Houk holds a Master of Science degree in nutrition science and policy from Tufts University’s Friedman School, and continues to work part-time as a research assistant for a Tufts sustainability study of USAID Title II Food Aid Programs in Bolivia, Honduras, Kenya and India.
She works as a research assistant at CGBI as well, supporting projects related to Medicaid reimbursement of International Board Certified Lactation Consultants and the advancement of the Baby-Friendly Hospital Initiative (BFHI) in the United States. Her research interests include breastfeeding, perinatal mood disorders and health disparities, especially among Spanish-speaking populations.
“Katie has jumped into the exploration of the evidence base for the BFHI with skill and enthusiasm,” said Houk’s adviser Labbok. “I am sure that her work will be a contribution to the field for years to come.”
Houk also serves as a volunteer doula at UNC Hospitals, as the secretary elect of the American Public Health Association’s Breastfeeding Forum and as a board member of the Global Health Foundation, a Denver-based organization focused on maternal and infant health.
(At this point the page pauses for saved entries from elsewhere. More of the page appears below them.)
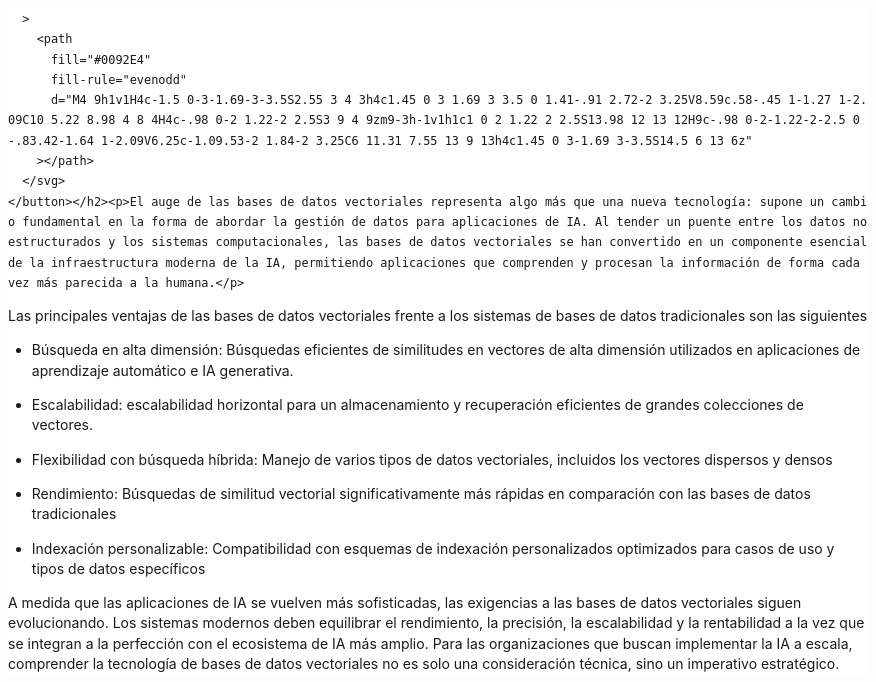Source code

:       >
        <path
          fill="#0092E4"
          fill-rule="evenodd"
          d="M4 9h1v1H4c-1.5 0-3-1.69-3-3.5S2.55 3 4 3h4c1.45 0 3 1.69 3 3.5 0 1.41-.91 2.72-2 3.25V8.59c.58-.45 1-1.27 1-2.09C10 5.22 8.98 4 8 4H4c-.98 0-2 1.22-2 2.5S3 9 4 9zm9-3h-1v1h1c1 0 2 1.22 2 2.5S13.98 12 13 12H9c-.98 0-2-1.22-2-2.5 0-.83.42-1.64 1-2.09V6.25c-1.09.53-2 1.84-2 3.25C6 11.31 7.55 13 9 13h4c1.45 0 3-1.69 3-3.5S14.5 6 13 6z"
        ></path>
      </svg>
    </button></h2><p>El auge de las bases de datos vectoriales representa algo más que una nueva tecnología: supone un cambio fundamental en la forma de abordar la gestión de datos para aplicaciones de IA. Al tender un puente entre los datos no estructurados y los sistemas computacionales, las bases de datos vectoriales se han convertido en un componente esencial de la infraestructura moderna de la IA, permitiendo aplicaciones que comprenden y procesan la información de forma cada vez más parecida a la humana.</p>
<p>Las principales ventajas de las bases de datos vectoriales frente a los sistemas de bases de datos tradicionales son las siguientes</p>
<ul>
<li><p>Búsqueda en alta dimensión: Búsquedas eficientes de similitudes en vectores de alta dimensión utilizados en aplicaciones de aprendizaje automático e IA generativa.</p></li>
<li><p>Escalabilidad: escalabilidad horizontal para un almacenamiento y recuperación eficientes de grandes colecciones de vectores.</p></li>
<li><p>Flexibilidad con búsqueda híbrida: Manejo de varios tipos de datos vectoriales, incluidos los vectores dispersos y densos</p></li>
<li><p>Rendimiento: Búsquedas de similitud vectorial significativamente más rápidas en comparación con las bases de datos tradicionales</p></li>
<li><p>Indexación personalizable: Compatibilidad con esquemas de indexación personalizados optimizados para casos de uso y tipos de datos específicos</p></li>
</ul>
<p>A medida que las aplicaciones de IA se vuelven más sofisticadas, las exigencias a las bases de datos vectoriales siguen evolucionando. Los sistemas modernos deben equilibrar el rendimiento, la precisión, la escalabilidad y la rentabilidad a la vez que se integran a la perfección con el ecosistema de IA más amplio. Para las organizaciones que buscan implementar la IA a escala, comprender la tecnología de bases de datos vectoriales no es solo una consideración técnica, sino un imperativo estratégico.</p>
She previously worked as a Peace Corps volunteer in Bolivia, where she promoted basic sanitation.
“I am honored to have been selected as a trainee,” Houk said. “I’ve admired the scholarship of previous trainees like Anna Bauer and Ellen Chetwynd since having them as teaching assistants in courses for my epidemiology minor. I look forward to working alongside all the RPPE faculty and students who are committed to research that improves the health of mothers and infants.”
Houk’s RPPE traineeship represents a one-year commitment, beginning in August 2015.